------ MATERIAL PROVIDED
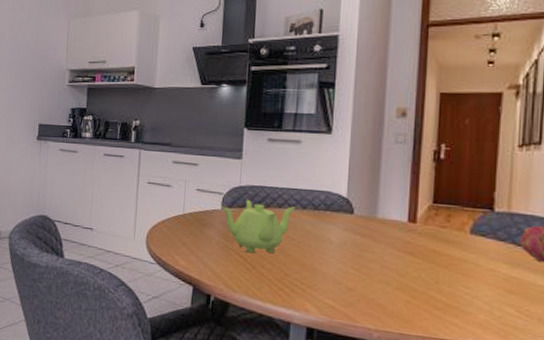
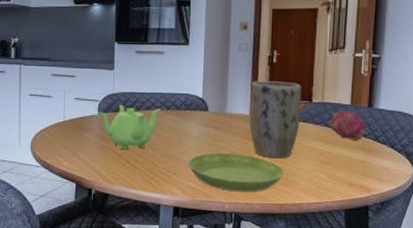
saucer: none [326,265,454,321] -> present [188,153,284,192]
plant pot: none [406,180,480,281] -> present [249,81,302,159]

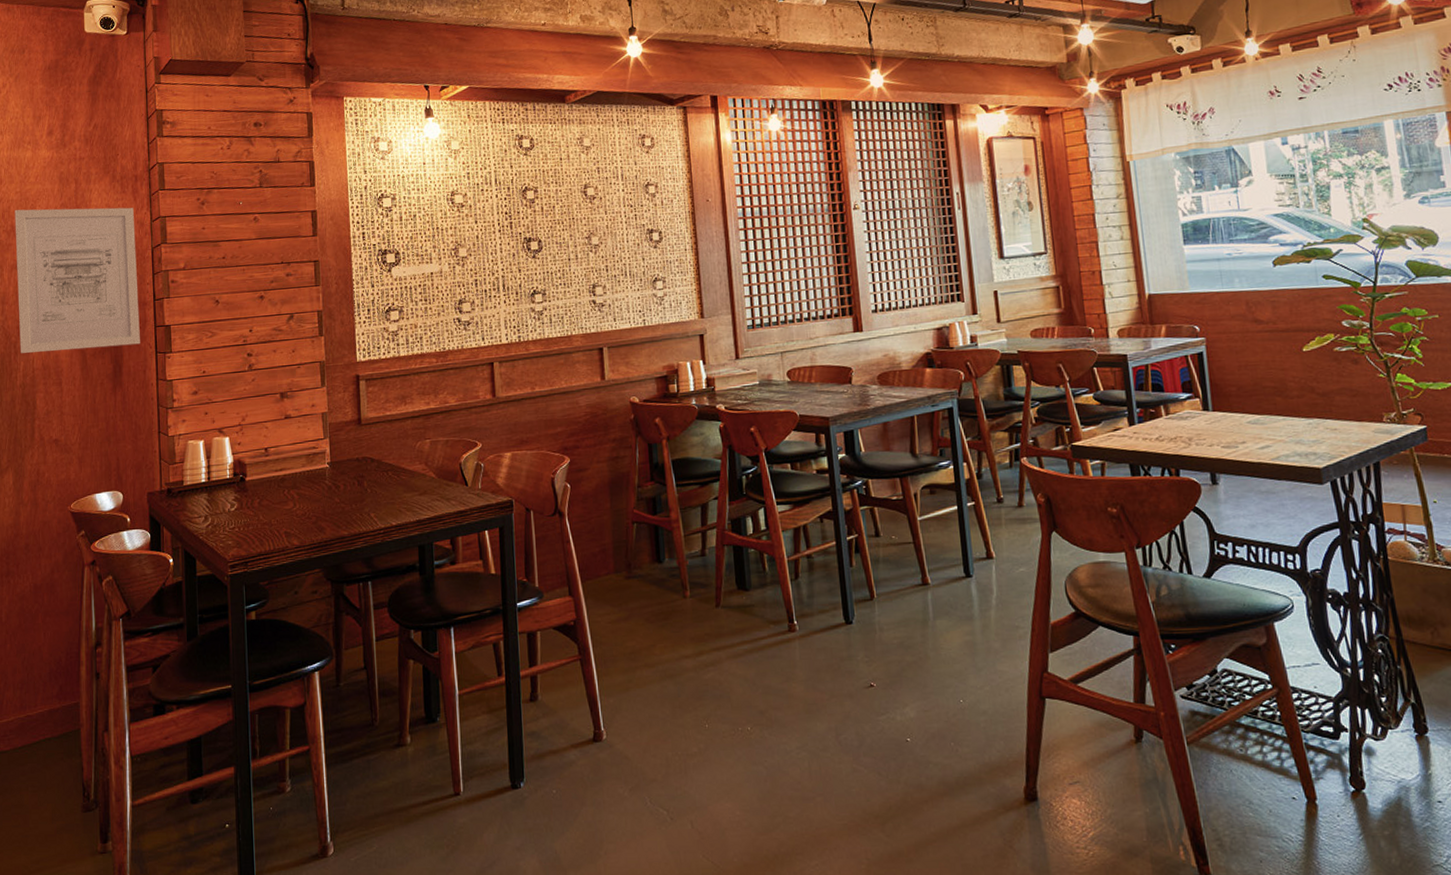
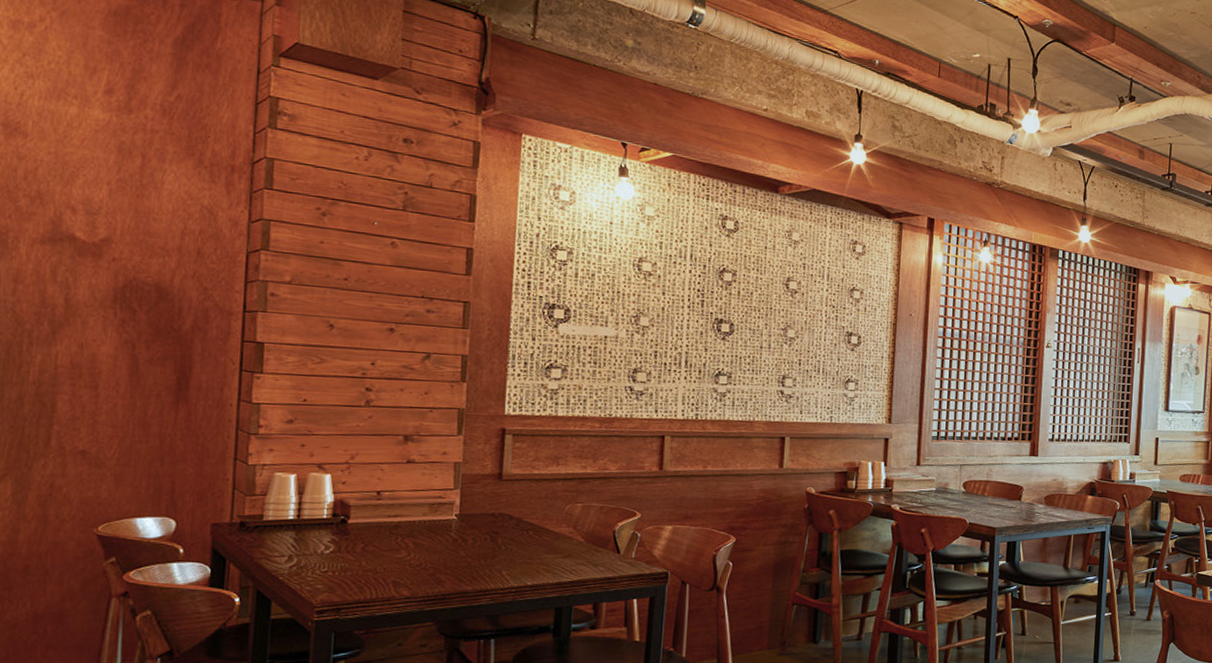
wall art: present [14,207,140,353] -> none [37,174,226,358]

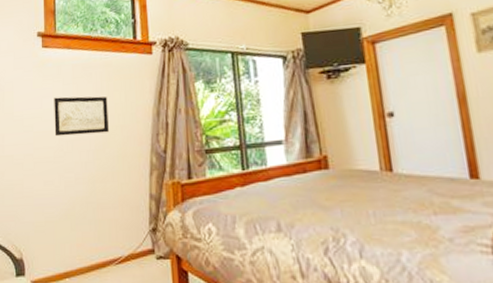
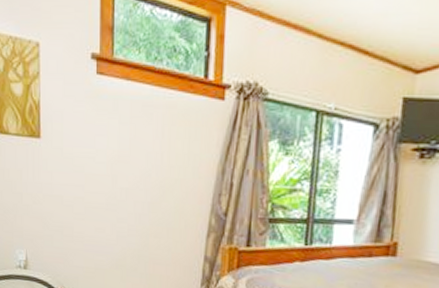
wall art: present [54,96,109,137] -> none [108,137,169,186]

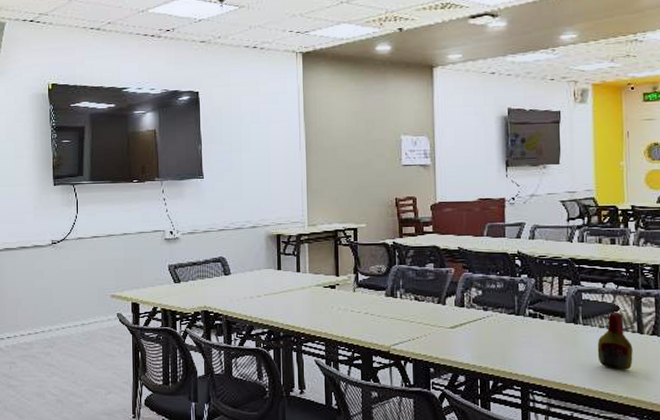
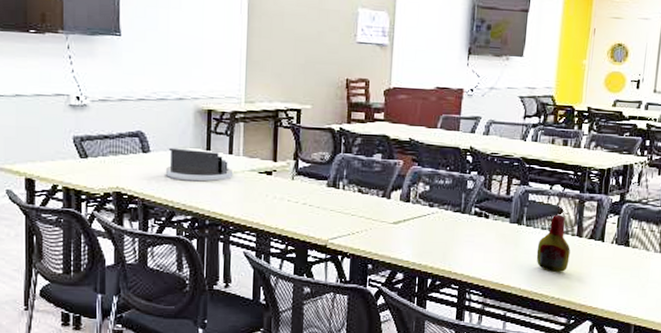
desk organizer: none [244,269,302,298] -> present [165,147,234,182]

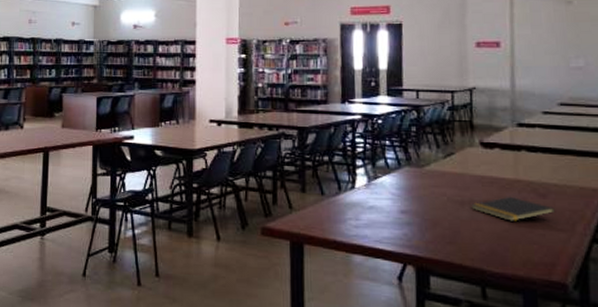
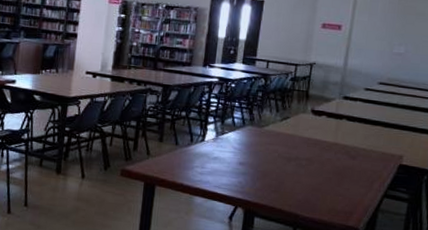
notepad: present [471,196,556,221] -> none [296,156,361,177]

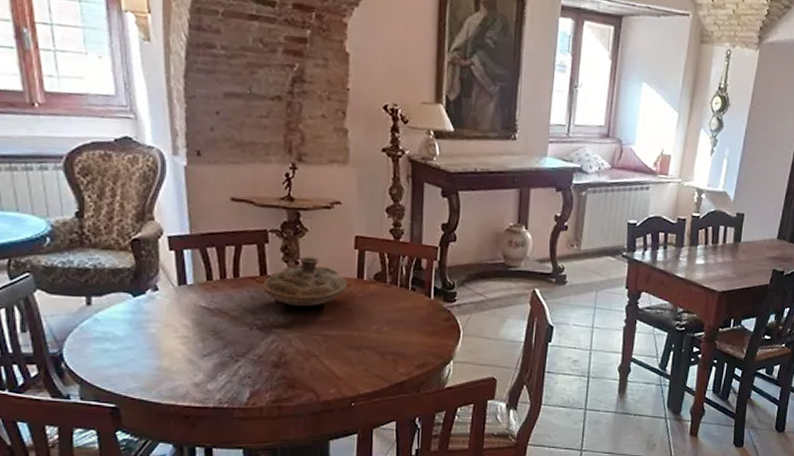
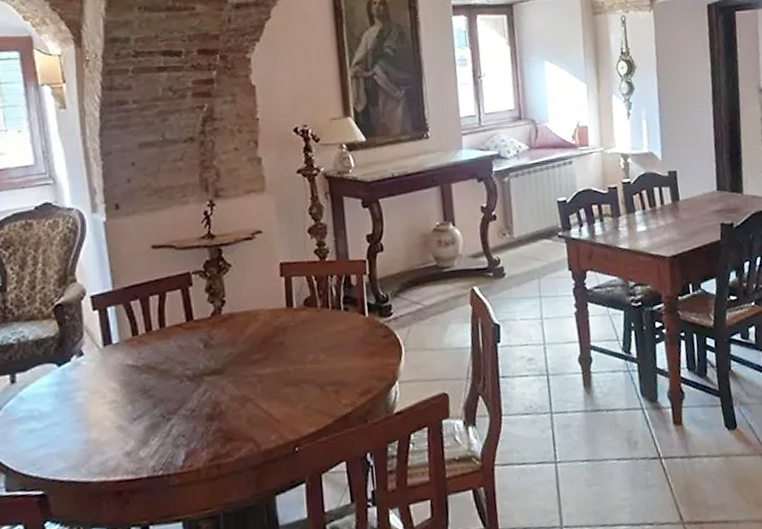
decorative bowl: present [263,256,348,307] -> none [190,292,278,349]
------------
WHAT THE EXERCISE ASKS —
Reproduce word for word the lines running from the line with "notepad: present [471,196,556,221]" through the end of the data, both included, and nothing else; leave out the pictures.

THE ANSWER —
notepad: present [471,196,556,221] -> none [296,156,361,177]

decorative bowl: present [263,256,348,307] -> none [190,292,278,349]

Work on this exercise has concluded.